A Texas federal district judge on Friday, Dec. 14, 2018, held that the individual mandate was unconstitutional, and the remainder of the ACA was invalid and unenforceable in Texas v U.S. The court reasoned that without the individual mandate tax penalty, which was reduced to zero effective Jan. 1, 2019, under the Tax Cuts and Jobs Act (TCJA), the individual mandate was now unconstitutional based on the Supreme Court’s ruling in NFIB v. Sebelius. Further, because the individual mandate was so essential to the ACA working as originally intended, the court also held that it could not be severed, and the entire law was invalid.
Despite this newsworthy ruling, the ACA remains the law for now. The district court’s ruling does not prohibit the federal government from enforcing the ACA, and Trump administration officials, including the White House Press Secretary and Director of the Centers for Medicare and Medicaid Services (CMS) have publicly stated that the ACA will remain intact as any litigation in the case proceeds.
Then, on Dec. 16, two days after the original ruling, the district court issued a scheduling order requesting that the parties meet and propose a schedule for resolving the remaining claims by the plaintiff by Jan. 4, 2019. Given this scheduling order and the expectation that the Democratic attorneys general from 16 states and the District of Columbia, who were allowed to intervene in this case, will appeal the court’s decision, we are likely to have a clearer picture of the timeline for this case in the next few weeks.

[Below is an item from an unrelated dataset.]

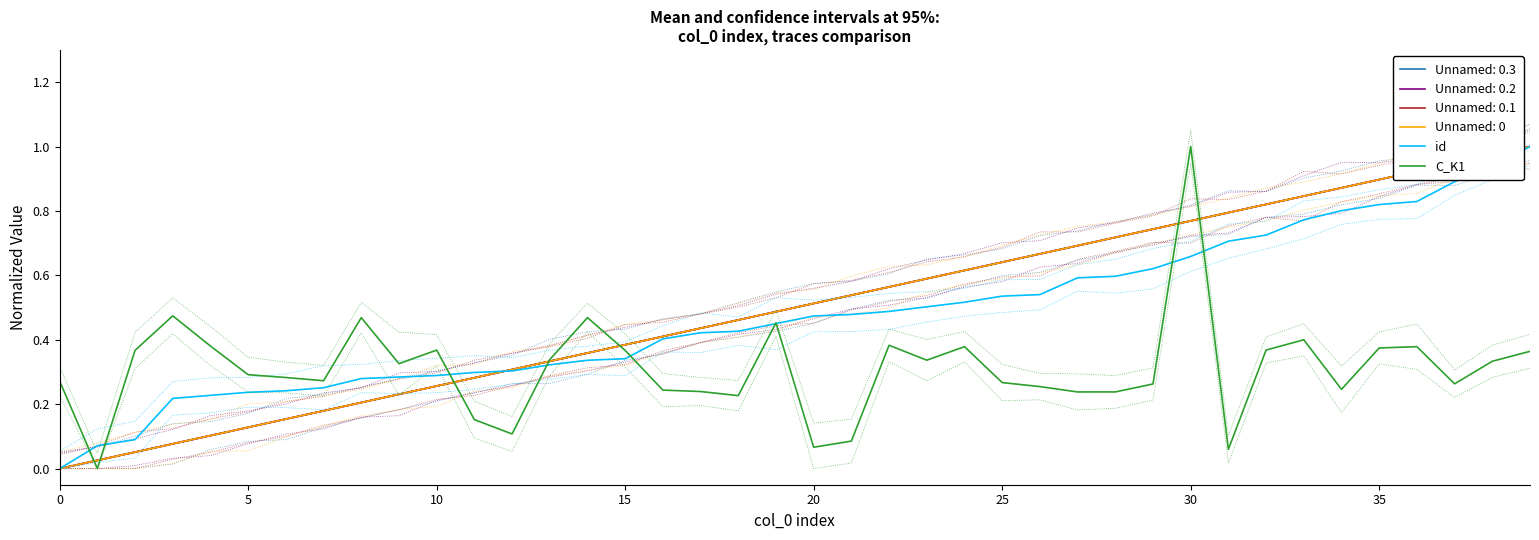

Which series has the widest spread of values?

id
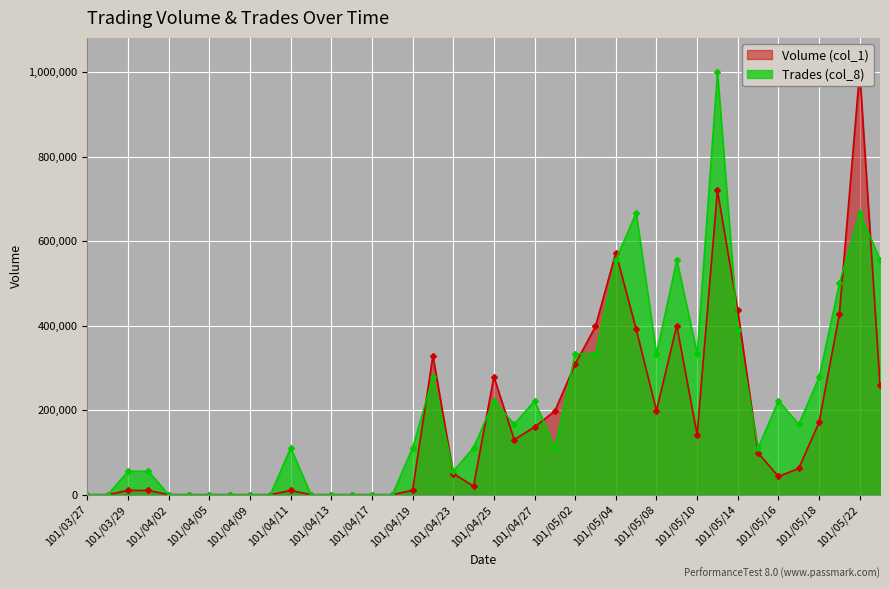

Is it true that Trades (col_8) equals -551051.1 at 101/04/16?

False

Keep in mind as well that a competing lawsuit is also taking place in Maryland. In Maryland v. U.S., the state attorney general has sued the Trump administration in federal district court requesting that the ACA be held constitutional and enforceable, potentially setting the stage for conflicting lower court opinions. The bottom line is that we are likely months from any final decision that could impact consumers.
Given the White House’s position that the ACA remains current law, employers offering group health coverage should continue complying with all applicable ACA requirements. For applicable large employers (ALEs), they are still required to comply with the employer mandate and Form 1094-C and 1095-C reporting provisions. The IRS has been actively enforcing these ALE requirements over the past year, and prudent ALEs wishing to avoid penalty exposure should assume these requirements remain unchanged.
ETC will continue to closely monitor any developments in these cases and bring you the latest information so that you understand the impacts to your business. We appreciate your continued trust and the opportunity to serve you.